W. Butak1,2, C. Caswell1,2, D. Wilson2, A. Tatakis2, J. Gellings2, A. Farah2, R. Vala1,2, C. Jankowski2, D. Holena2 1Medical College Of Wisconsin, Medical School, Milwaukee, WI, USA 2Medical College Of Wisconsin, Division Of Trauma And Acute Care, Milwaukee, WI, USA
Introduction: The emergency department (ED) to operating room (OR) handoff for injured patients requiring operative intervention represent a critical junction in patient care. Numerous models and checklists have been developed to guide an effective handoff, but studying adherence is challenging secondary to a lack of available data sources. In 2024, our center initiated an intraoperative trauma video review program (IOTVR) as part of our quality improvement efforts, effectively providing a granular source of data to study this issue. We sought to describe variability in the timing and content of ED-to-OR handoff components being under-utilized, with the hypothesis that handoffs are shorter and less complete in hemodynamically unstable patients.

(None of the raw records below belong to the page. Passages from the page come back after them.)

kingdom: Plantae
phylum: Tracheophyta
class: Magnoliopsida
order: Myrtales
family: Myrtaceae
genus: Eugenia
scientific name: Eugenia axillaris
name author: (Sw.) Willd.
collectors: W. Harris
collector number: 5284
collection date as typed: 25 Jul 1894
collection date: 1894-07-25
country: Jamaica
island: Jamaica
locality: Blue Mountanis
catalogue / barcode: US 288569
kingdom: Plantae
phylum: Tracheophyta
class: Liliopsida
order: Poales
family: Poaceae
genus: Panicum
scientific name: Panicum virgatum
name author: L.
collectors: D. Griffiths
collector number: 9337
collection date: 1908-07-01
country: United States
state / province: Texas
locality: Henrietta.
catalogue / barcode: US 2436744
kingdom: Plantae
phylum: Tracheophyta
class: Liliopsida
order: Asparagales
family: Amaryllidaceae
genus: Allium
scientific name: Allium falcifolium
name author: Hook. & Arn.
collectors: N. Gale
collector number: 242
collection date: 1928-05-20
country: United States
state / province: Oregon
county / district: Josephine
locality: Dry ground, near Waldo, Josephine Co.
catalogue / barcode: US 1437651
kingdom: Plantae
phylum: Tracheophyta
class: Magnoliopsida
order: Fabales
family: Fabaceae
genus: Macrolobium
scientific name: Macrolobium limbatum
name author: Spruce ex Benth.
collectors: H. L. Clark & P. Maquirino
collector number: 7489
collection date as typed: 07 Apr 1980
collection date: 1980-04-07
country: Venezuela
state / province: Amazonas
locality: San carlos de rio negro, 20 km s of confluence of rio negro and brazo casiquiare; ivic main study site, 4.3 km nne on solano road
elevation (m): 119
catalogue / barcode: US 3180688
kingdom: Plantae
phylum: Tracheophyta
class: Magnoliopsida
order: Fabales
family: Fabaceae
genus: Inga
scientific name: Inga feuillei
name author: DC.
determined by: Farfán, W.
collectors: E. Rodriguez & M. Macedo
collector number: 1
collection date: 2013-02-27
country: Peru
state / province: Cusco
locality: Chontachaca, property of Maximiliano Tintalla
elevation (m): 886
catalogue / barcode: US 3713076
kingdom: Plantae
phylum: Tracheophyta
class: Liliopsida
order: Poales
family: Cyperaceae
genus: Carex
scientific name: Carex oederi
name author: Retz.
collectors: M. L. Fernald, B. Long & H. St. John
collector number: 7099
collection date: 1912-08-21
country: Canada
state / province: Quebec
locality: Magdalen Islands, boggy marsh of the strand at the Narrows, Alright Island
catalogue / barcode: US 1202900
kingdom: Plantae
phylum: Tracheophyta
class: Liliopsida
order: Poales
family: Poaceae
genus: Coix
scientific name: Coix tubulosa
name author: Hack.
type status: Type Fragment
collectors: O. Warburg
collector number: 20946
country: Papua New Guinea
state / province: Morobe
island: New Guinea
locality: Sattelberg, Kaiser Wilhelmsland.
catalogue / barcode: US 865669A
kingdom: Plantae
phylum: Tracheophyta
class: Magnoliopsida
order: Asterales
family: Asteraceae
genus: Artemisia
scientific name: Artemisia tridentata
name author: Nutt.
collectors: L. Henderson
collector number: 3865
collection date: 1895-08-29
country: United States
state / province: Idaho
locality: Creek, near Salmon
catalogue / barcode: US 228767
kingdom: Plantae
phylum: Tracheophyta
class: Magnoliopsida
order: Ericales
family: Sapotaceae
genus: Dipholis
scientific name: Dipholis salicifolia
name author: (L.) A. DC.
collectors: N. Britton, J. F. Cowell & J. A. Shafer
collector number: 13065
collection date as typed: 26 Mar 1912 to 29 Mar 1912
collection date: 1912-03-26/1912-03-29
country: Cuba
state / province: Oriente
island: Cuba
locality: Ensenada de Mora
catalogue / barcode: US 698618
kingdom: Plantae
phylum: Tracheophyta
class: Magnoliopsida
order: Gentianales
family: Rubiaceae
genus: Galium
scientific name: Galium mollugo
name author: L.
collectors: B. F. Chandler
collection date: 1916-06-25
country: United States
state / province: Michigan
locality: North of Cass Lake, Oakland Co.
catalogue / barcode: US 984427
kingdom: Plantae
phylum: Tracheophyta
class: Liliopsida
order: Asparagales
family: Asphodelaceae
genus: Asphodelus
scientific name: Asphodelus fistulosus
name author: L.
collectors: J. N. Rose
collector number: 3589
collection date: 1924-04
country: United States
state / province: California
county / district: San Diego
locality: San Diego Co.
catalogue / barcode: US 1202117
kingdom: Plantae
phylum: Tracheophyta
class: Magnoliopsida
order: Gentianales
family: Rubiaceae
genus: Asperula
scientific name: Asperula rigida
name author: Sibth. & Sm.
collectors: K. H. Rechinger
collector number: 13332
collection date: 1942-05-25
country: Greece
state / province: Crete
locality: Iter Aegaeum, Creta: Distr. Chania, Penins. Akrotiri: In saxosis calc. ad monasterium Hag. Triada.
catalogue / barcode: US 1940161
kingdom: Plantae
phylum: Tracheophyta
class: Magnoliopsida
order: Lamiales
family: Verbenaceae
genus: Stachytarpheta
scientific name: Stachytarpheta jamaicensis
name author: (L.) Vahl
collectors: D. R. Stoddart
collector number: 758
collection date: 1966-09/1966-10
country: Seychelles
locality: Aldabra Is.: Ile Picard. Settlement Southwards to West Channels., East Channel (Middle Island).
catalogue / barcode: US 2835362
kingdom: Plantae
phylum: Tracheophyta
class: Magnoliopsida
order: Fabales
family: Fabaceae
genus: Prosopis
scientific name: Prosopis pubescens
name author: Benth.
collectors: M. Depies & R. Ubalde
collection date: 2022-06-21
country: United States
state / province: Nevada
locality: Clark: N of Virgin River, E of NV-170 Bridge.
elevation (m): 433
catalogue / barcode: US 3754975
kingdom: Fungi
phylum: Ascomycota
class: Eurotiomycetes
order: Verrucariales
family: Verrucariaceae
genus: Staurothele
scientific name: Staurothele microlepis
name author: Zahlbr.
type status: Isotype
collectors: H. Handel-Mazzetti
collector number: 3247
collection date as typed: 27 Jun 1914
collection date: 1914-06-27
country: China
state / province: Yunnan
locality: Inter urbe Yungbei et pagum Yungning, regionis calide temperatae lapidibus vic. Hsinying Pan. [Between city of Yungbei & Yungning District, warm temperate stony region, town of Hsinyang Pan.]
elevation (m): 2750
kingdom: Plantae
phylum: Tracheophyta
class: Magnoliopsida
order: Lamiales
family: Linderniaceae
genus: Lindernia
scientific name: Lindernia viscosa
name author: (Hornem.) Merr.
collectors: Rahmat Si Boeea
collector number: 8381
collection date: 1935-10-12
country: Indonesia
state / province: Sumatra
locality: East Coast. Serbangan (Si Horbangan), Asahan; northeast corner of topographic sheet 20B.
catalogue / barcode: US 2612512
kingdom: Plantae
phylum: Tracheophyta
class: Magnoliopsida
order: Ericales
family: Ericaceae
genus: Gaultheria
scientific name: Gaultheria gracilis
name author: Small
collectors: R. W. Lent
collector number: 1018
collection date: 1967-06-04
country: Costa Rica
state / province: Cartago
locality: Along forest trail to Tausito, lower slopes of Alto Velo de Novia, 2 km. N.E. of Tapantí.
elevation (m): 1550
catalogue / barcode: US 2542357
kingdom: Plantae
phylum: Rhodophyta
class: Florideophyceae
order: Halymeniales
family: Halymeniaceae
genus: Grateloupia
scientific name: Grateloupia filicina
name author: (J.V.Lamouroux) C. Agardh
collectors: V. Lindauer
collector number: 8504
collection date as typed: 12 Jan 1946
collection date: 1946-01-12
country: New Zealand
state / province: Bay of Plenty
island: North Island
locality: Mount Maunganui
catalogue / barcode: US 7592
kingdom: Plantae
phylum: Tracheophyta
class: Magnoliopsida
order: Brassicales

Methods: Using consecutive audiovisual recordings from June-July 2024 in a dedicated trauma operating room, ED-to-OR handoffs were assessed. We measured the occurrence and timing of elements of our existing institutional Trauma Anesthesia Checklist (TAC). We scored the occurrence of each handoff element based on whether it was clearly verbalized during the timeout and then calculated rates for each element. If elements were unknown by the team, said element was credited as having been verbalized. Linear regression was used to assess the relationship between handoff length and number of elements verbalized. We used Fisher’s exact test association of patient hypotension (systolic blood pressure <90mmHg) on completeness elements of ED-to-OR handoffs.
Results: We abstracted 43 cases over the 8-week study period. Hypotension was present in 12 (28%) cases. ED-to-OR handoffs were brief (median 36 (IQR 21-47 seconds). Utilization of all 14 hand-off elements was not completed in any of the cases assessed. The median number of handoff elements verbalized per case was 2 (IQR 1-3), with the history of present illness being the most common element verbalized (85% cases) followed by systolic blood pressure (35% cases). There was no relationship between the length of the handoff and the total number of elements verbalized (B = 4.2 (95% CI -0.7 – 0.9 seconds, p=0.09) and the presence of hypotension had no relationship with the verbalization of any element of the handoff.
Conclusion: The vast majority of ED-to-OR handoffs at our institution were incomplete regardless of patient hypotension, representing an opportunity to improve the quality of. IOTVR can be used to measure critical processes of care that occur in the setting of emergent surgical cases for trauma and identify important areas for improvement.